Update on FTC Rule Banning Most Non-Competition Agreements

First, there is no rush for employers or employees to react; the original FTC Rule was to take effect after 120 days of publication, but as anticipated litigation has been entered by several parties including the US Chamber of Commerce to void the proposed Rule as violative of the Constitution.  The crux of the claim is that a Federal agency (here, the FTC) does not have the constitutional power to in effect pass legislation which is not within the fair purview of the laws giving that agency its regulatory mandate.  Congress could, if it chose, address the matters addressed by the FTC–just not the agency absent Congressional mandate.

Interestingly and to me surprising: many recognized legal scholars agree that the Rule is an example of a Democrat-driven agency being overly aggressive in its regulatory posture.  And, I do not mean to engage that politically charged discussion which presents itself also and legitimately as a constitutional question.

Robust commentary in the last day or two has clarified certain elements of the proposed Rule, and those I address in part below.

First it is important to explore the different treatment between senior executives and “workers” who are not, as they are treated differently.  A senior executive is indeed a rare breed.  Not only must that person earn in excess of $151,000+ per year, but also must have authority to make policy.  Further, that policy-making power must be at a very senior level, it is not just making work rules or the like.  The power to make policy must have two attributes: the policy must be final and must be highly significant.  Sounds like CEOs and Presidents. These are the only people likely to be executives in this model; this category, which can be bound more profoundly to noncomps, is not a catch-all by which employers can just increase pay in order easily to bind high earners to noncomps.

If you are a worker and not an executive, you are not to be bound to any old noncomp nor to any noncomp imposed after the effective date of the Rule.

If you are an executive so defined, you can in many but not all circumstances be bound to noncomps you signed prior to the effective date; but even this group cannot be made party to a binding noncomp entered into after the effective date of the Rule.  The only difference is that executives prior to the effective date can be held after the effective date to those old noncomps.

This suggests employers today may be rushing to get noncomps from people who are executives under the Rule, if not already so bound.

Sales of businesses create one potential set of complexities.  It is often demanded by company purchasers that executives, founders and owners of corporations, or partners in a business being sold, enter into a new noncomp so that the business being purchased cannot be harmed by a person affiliated with the seller.  Here new noncomps can be obtained and enforced, in the future, against 25% shareholders (who presumably are being amply paid to stay away from competition).  Historically,  many lesser owners and employees were asked to sign non-comps in connection with an acquisition.

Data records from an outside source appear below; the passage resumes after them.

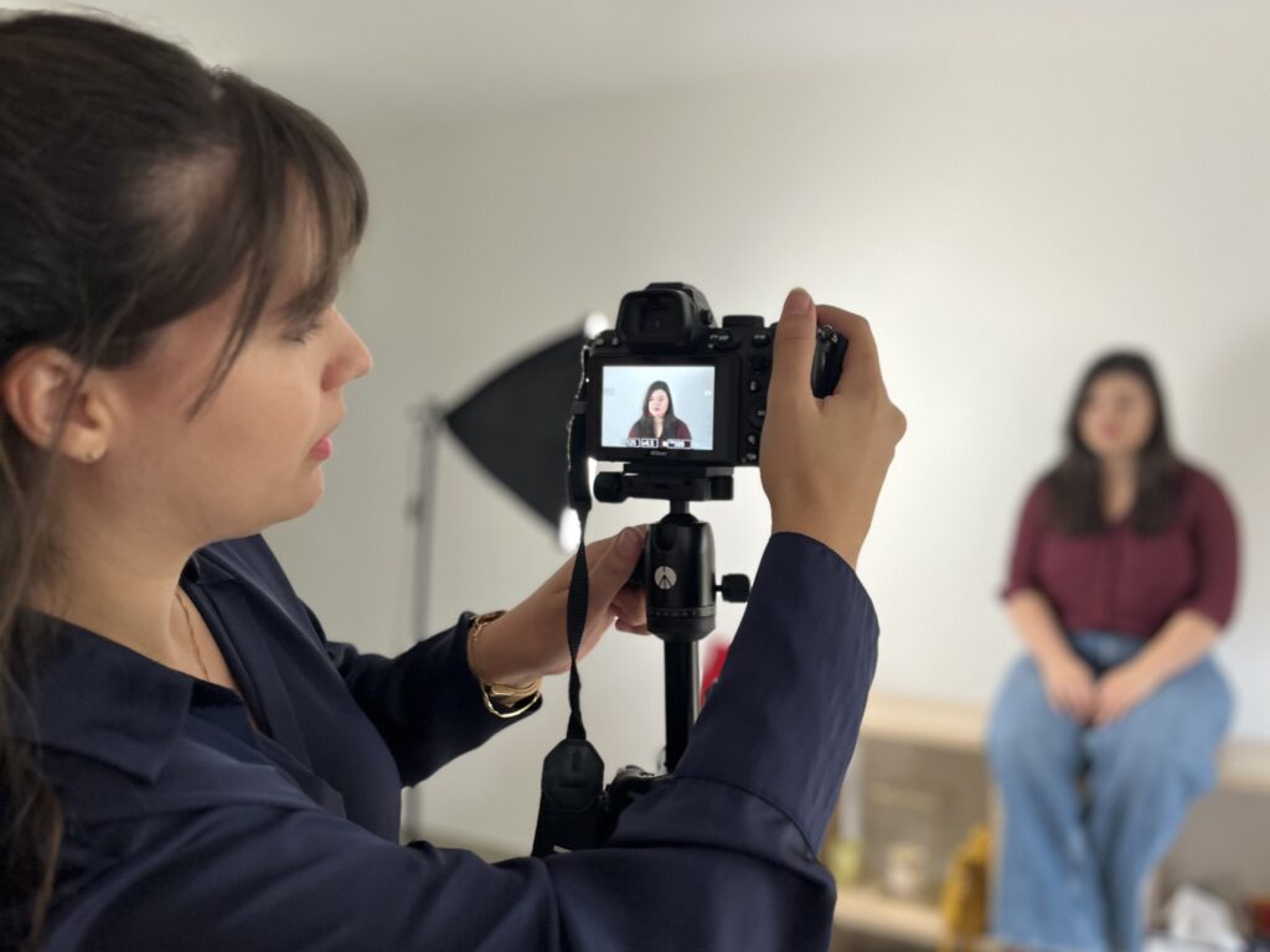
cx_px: 635
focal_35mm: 26
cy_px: 476
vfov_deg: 53.1
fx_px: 954
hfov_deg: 67.3
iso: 100
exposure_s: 1/50
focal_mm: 5.1
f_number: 1.6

Impact on VC investments is interesting; VCs often seek noncomps from key workers and from defined executives before they invest.  Not getting such protection increases perceived risk to investors; will increased risk depress acquisition prices?

There may be issues for founders no longer employed.  Can an investor demand that a founder with <25% of the company who is not employed sign a noncomp?    Can an acquiror?  The Rule is supposed to protect only employees.

Seems in partnerships each partner may be deemed an employee?  What if a partner is a <25% owner (be careful how that is defined in the partnership documents) and is just an owner and not employed?

Impact on joint venture arrangements?  More an anti-trust issue?

Let us say someone is an executive as defined in the Rule, has an employment agreement with an embedded noncomp, the Rule becomes effective but the term of the employment agreement is running out–if the parties extend the term, is that deemed as to the noncomp an unenforceable new agreement?  What if the agreement self-renews every few years unless one party sends a notice of termination?

What about a separation agreement for any employee newly entered into that provides new compensation for a noncomp?  So-called garden party noncomps for which someone is paid?  They are being paid during the term of the arrangement, the person is “employed” and is not thereafter prohibited from competing. Seems okay?

Seems that normal accoutrements to basic noncomps will remain enforceable: protection of trade secrets and proprietary information, bans on hiring employees.  There is risk that some broader styles of articulating trade secret protection may constitute a de facto illegal noncomp, however:  what about a clause that says that trade secrets includes anything learned by the employee during the employment that could enhance a competitive effort?

There is a lot of law to be made if this Rule survives.  And if the Rule is killed now, and the Congress adopts anything like it (which may be unlikely), hopefully that law will address various scenarios with clarity or charge a committee to institute clear guidance in a wide variety of circumstances.

Sorry for reminder but it is super-important that readers understand this is NOT legal advice.  Take no action based on this post–see your friendly neighborhood lawyer.